* Source text
Compared to the ARM11, the Cortex-A8 is a dual-issue superscalar design, achieving roughly twice the instructions per cycle. The Cortex-A8 was the first Cortex design to be adopted on a large scale in consumer devices.


The 13-stage in-order Cortex-A8 had a claimed 2.0 DMIPS/MHz but ARM returned to a more practical 8-stage in-order Cortex-A7 design with only a claimed 1.9 DMIPS/MHz, likely due to deeper in-order RISC pipelines having more and longer stalls which reduce general purpose performance. Cesare Di Mauro writes the following about the comparison between the Cortex-A8 and early OoO ARM cores with a 2-way in-order x86 Atom core.

* What you are asked to do
In the text on ARM Cortex processors, what DMIPS/MHz figure is claimed for the Cortex-A8?

* Dataset content
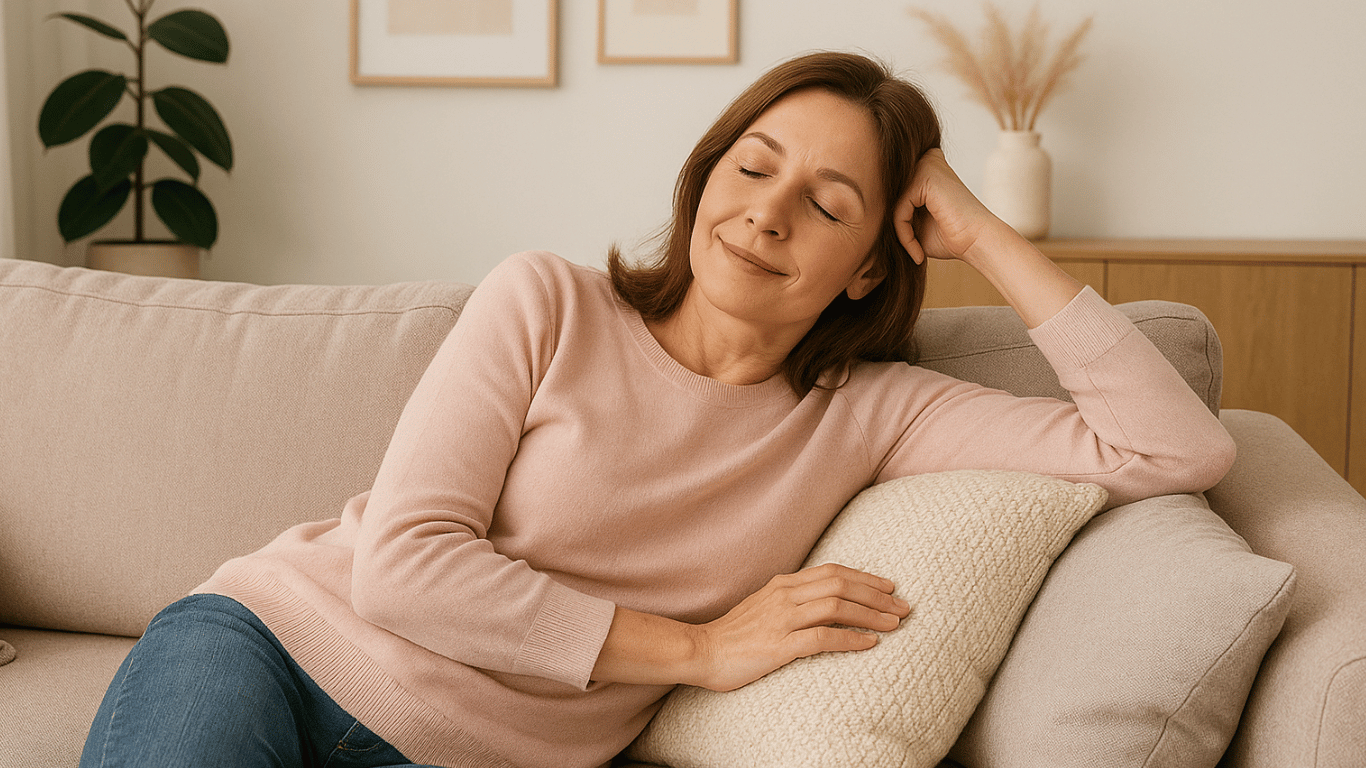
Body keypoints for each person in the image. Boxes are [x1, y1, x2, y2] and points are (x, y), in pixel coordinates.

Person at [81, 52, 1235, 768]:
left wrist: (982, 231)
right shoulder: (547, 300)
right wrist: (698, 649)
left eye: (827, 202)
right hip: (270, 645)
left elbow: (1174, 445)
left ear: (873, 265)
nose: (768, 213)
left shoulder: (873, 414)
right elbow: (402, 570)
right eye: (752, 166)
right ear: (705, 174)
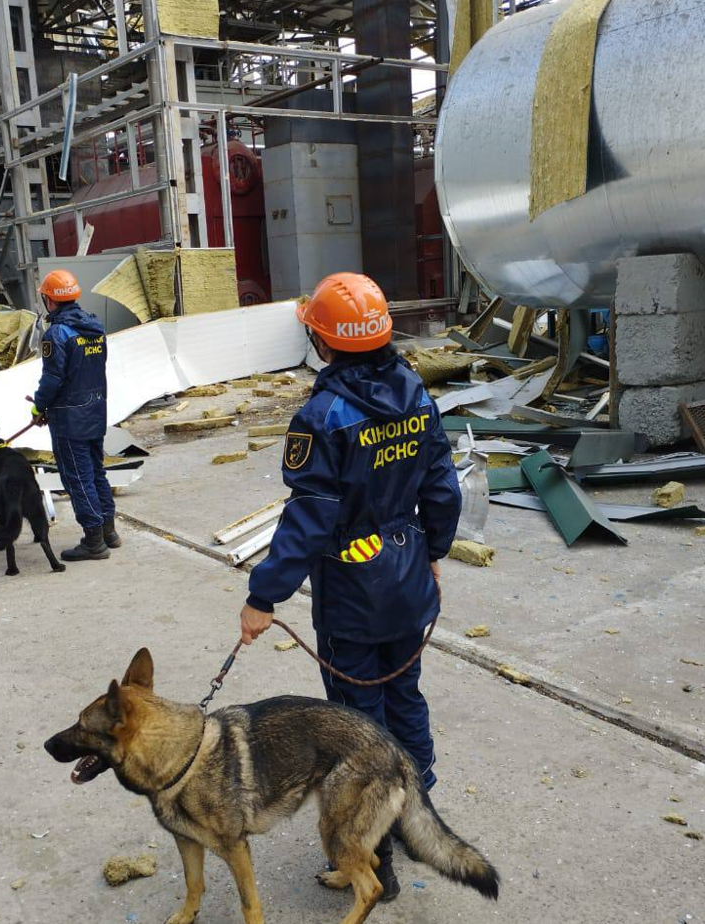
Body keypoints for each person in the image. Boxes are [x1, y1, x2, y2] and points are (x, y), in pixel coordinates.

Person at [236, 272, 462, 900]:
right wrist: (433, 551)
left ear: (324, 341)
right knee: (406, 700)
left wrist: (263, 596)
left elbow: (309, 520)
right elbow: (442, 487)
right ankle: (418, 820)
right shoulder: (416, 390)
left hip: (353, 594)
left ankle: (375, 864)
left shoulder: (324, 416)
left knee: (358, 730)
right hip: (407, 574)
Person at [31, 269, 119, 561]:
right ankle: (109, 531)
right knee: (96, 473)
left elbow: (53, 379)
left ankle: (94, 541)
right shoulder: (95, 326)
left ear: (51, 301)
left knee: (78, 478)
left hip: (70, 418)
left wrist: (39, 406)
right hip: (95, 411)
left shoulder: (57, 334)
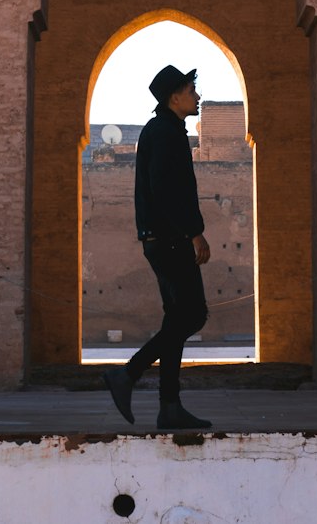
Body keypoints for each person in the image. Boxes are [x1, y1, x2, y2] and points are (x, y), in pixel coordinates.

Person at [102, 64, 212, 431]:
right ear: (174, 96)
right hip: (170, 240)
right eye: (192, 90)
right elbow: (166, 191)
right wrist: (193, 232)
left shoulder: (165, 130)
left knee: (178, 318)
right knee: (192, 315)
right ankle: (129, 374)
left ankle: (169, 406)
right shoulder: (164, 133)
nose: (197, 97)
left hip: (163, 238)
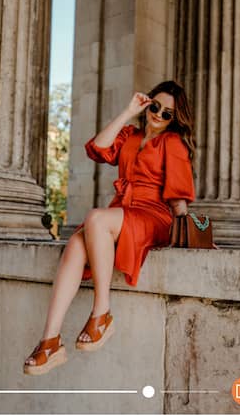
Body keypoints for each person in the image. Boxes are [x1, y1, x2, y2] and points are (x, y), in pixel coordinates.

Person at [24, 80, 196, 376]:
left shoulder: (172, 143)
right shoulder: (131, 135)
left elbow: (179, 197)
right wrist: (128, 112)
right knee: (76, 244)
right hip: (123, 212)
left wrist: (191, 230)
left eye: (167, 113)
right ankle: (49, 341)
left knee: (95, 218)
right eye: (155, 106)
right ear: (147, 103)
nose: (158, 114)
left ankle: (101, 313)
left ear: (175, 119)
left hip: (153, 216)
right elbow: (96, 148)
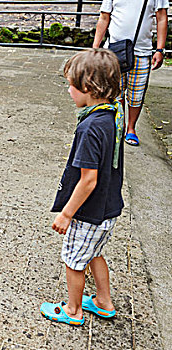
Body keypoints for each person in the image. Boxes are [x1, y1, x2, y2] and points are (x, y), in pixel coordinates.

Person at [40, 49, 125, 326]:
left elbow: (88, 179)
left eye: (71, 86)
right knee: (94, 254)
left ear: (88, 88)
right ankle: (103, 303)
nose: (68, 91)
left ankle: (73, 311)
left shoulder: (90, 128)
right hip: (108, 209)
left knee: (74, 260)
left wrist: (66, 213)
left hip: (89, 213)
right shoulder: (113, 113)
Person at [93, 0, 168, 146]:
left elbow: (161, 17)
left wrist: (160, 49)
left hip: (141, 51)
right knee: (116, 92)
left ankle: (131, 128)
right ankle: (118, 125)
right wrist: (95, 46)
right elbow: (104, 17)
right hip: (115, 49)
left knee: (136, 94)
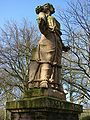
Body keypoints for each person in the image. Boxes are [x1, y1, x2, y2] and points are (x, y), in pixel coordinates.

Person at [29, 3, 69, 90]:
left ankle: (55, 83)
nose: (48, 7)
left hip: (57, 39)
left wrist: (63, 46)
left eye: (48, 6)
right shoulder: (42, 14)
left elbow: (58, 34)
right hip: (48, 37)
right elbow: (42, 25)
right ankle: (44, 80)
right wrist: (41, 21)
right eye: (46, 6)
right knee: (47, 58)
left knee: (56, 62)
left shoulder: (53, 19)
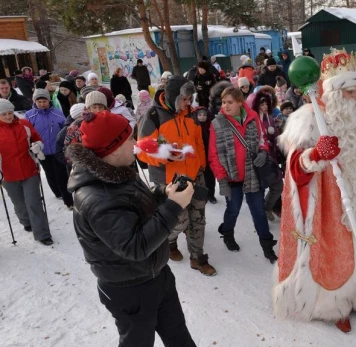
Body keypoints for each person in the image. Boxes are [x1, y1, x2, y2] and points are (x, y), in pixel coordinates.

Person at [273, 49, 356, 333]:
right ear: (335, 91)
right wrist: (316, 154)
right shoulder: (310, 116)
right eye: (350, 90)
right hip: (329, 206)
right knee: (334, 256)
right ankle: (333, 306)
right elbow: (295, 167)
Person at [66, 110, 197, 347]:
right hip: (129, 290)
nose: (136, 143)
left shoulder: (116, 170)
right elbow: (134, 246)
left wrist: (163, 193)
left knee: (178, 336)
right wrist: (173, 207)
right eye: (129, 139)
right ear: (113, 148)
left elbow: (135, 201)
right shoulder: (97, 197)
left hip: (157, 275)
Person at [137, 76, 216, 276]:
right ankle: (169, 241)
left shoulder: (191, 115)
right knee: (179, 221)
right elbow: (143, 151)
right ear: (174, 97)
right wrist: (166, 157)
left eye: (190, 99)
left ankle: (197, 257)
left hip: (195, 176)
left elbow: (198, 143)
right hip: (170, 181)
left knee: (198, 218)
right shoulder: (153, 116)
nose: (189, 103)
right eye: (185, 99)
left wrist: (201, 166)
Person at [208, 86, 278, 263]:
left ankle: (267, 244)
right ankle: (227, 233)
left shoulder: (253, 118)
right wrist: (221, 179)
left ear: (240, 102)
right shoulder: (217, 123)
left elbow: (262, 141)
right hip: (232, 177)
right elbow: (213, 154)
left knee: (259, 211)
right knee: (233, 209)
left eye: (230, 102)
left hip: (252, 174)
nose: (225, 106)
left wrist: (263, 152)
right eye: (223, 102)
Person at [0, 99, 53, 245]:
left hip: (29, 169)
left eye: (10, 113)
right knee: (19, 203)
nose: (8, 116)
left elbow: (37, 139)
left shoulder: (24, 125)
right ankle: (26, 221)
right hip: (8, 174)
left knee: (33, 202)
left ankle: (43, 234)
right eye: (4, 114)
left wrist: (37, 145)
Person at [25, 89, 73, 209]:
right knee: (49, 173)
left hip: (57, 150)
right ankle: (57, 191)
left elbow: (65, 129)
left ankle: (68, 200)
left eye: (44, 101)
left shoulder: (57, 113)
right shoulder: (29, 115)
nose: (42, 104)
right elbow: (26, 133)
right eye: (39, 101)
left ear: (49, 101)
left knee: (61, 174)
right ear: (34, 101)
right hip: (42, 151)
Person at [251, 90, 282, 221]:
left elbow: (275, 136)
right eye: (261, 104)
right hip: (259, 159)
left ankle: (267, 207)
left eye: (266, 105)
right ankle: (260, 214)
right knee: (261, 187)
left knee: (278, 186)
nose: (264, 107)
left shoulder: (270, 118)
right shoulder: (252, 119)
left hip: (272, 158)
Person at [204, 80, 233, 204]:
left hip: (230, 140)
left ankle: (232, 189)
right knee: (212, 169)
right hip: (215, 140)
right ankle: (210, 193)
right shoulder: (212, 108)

* Expected answer
2.0 DMIPS/MHz